4.12 Histograms

In Section 4.10, we learned how to use geom_bar() to generate bar charts for visualizing the distributions of discrete variables. You may be wondering, how about visualizing continuous variables? One popular plot is called histograms.

Let’s again use the sahp housing price data set.

4.12.1 Using the hist() function

To generate a histogram, you can simply use hist() with the variable as the argument.

library(r02pro)
hist(sahp$sale_price)

On the x-axis, the histogram displays the range of values for the sale price. Then, the histogram divides the x-axis into bins with equal width, and a bar is erected over the bin with the y-axis showing the corresponding number of observations (called Frequency on the y-axis label).

4.12.2 Using the geom_histogram() function

In addition to using the hist() function in base R. The geom_histogram() function in the ggplot2 package provides richer functionality. Let’s take a quick look.

library(ggplot2)
ggplot(data = sahp) + 
  geom_histogram(mapping = aes(x = sale_price))
#> `stat_bin()` using `bins = 30`. Pick better value with `binwidth`.

We could see a message, saying “stat_bin() using bins = 30” which implies the histogram has 30 bins by default. Next, we introduce three different ways to customize the bins.

a. Use aesthetic bins.

We can change the number of bins with the global aesthetic bins.

ggplot(data = sahp) + 
  geom_histogram(mapping = aes(x = sale_price), 
                 bins = 5)

We can see that the histogram now has 5 bins and each bin has the same width.

b. Use aesthetic binwidth.

And from the message, another way to change the number of bins is to specify the binwidth, which is another global aesthetic.

ggplot(data = sahp) + 
  geom_histogram(mapping = aes(x = sale_price), 
                 binwidth = 1e2)

c. Manually set the bins.

If desired, you can manually set the bins via the breaks argument in the geom_histogram() function.

ggplot(data = sahp) + 
  geom_histogram(mapping = aes(x = sale_price), 
                 breaks = seq(from = 0, to = 600, by = 100))  

The breaks argument is a numeric vector specifying how the bins are constructed. Let’s verify the height of the first bin.
━━━━━━━━━━━━━━━━━━━━
### What you will do
**1.** In the text on histograms, how many bins does geom_histogram() use by default?
**2.** Summarize the text on histograms in two sentences.

### Excerpted data
━━━━━━━━━━━━━━━━━━━━
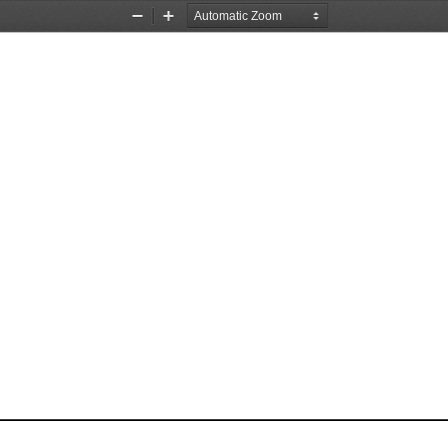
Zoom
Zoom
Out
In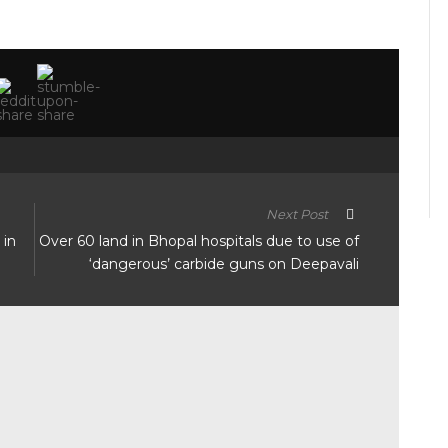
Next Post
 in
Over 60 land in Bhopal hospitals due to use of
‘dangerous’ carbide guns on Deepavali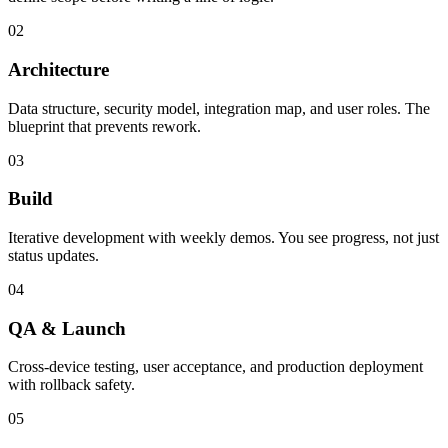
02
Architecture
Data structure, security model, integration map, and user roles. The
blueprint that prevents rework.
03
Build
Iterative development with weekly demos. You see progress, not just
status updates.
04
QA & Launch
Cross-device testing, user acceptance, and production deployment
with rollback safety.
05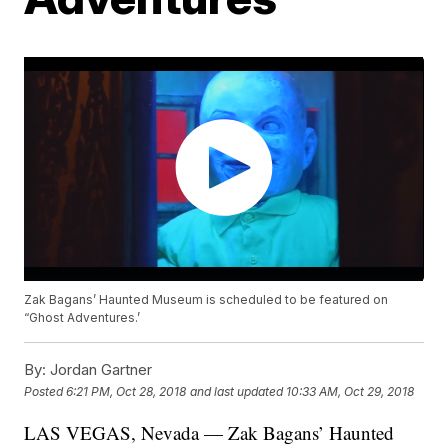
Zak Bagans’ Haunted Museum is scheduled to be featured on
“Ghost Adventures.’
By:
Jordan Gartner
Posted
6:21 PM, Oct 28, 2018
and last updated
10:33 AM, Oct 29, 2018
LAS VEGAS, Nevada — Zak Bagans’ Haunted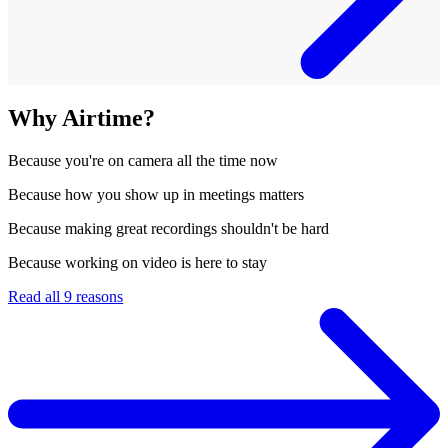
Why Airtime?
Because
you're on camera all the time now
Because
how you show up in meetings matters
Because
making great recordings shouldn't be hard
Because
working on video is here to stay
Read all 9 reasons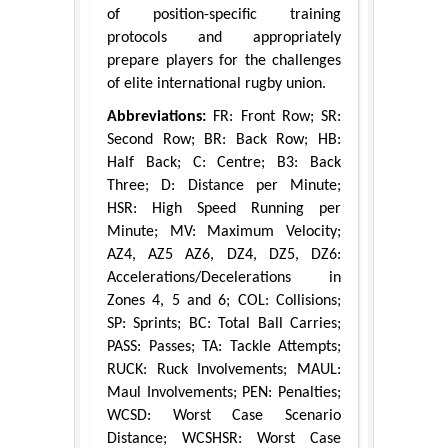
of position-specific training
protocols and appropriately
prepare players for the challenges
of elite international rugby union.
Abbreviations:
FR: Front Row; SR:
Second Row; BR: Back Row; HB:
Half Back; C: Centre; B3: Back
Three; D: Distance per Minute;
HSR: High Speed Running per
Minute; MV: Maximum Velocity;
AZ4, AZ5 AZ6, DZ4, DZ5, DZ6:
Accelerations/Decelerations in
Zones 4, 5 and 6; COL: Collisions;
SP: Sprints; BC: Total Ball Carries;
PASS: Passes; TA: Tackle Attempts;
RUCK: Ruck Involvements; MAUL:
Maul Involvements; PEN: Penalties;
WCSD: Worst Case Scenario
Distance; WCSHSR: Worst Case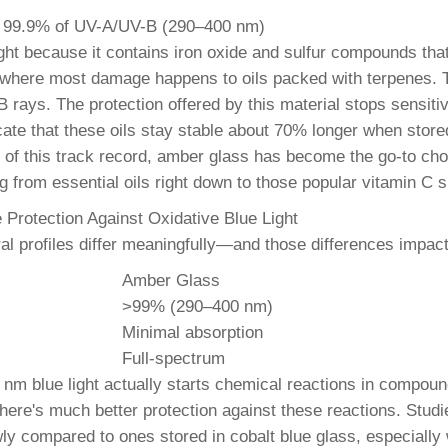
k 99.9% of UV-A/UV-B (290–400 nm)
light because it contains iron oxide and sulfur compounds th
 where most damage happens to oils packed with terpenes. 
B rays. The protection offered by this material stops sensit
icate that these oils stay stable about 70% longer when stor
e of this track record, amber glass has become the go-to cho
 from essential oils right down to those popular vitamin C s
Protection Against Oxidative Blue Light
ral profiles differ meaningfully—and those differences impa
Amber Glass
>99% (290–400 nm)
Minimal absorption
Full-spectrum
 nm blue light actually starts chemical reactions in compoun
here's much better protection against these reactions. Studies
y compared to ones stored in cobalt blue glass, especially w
━━━━━━━━━━━━━━━━━━━━
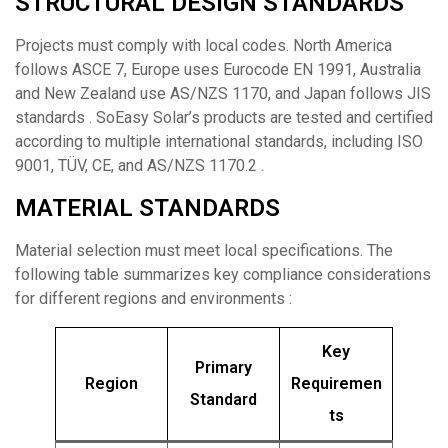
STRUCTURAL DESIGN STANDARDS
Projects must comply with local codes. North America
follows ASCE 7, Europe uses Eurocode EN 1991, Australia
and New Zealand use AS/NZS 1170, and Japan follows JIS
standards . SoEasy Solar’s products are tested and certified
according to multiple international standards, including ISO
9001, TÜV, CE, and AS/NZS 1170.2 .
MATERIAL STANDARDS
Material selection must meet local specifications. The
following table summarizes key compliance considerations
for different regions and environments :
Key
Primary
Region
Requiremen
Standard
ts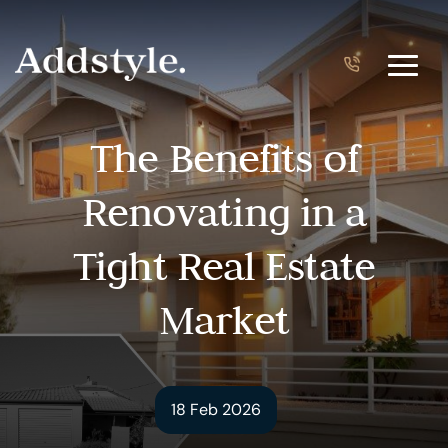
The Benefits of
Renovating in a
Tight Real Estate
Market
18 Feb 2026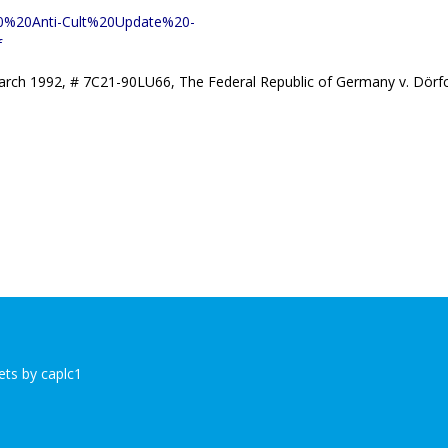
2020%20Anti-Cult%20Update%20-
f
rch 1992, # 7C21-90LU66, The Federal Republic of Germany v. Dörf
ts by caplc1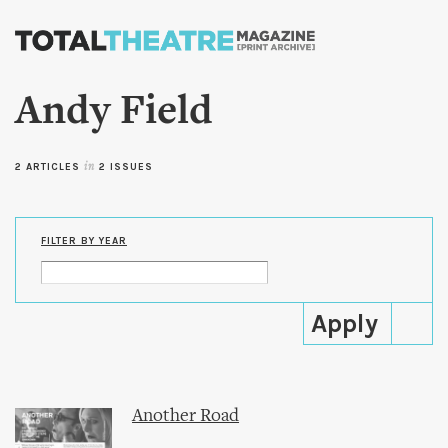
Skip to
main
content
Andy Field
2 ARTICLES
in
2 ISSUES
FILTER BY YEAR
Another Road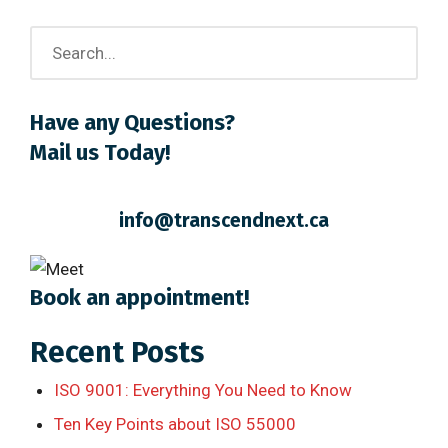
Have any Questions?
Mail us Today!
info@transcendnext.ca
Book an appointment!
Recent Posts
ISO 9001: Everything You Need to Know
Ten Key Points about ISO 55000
━━━━━━━━━━━━━━━━━━━━
### Results of the exercise
**1.** It uses 30 bins by default.

**2.** Histograms are a popular plot for visualizing continuous variables. The base R function hist() divides the x-axis into equal-width bins and shows the number of observations in each, while geom_histogram() from the ggplot2 package uses 30 bins by default and lets the bins be customized through the bins aesthetic, the binwidth aesthetic, or the breaks argument.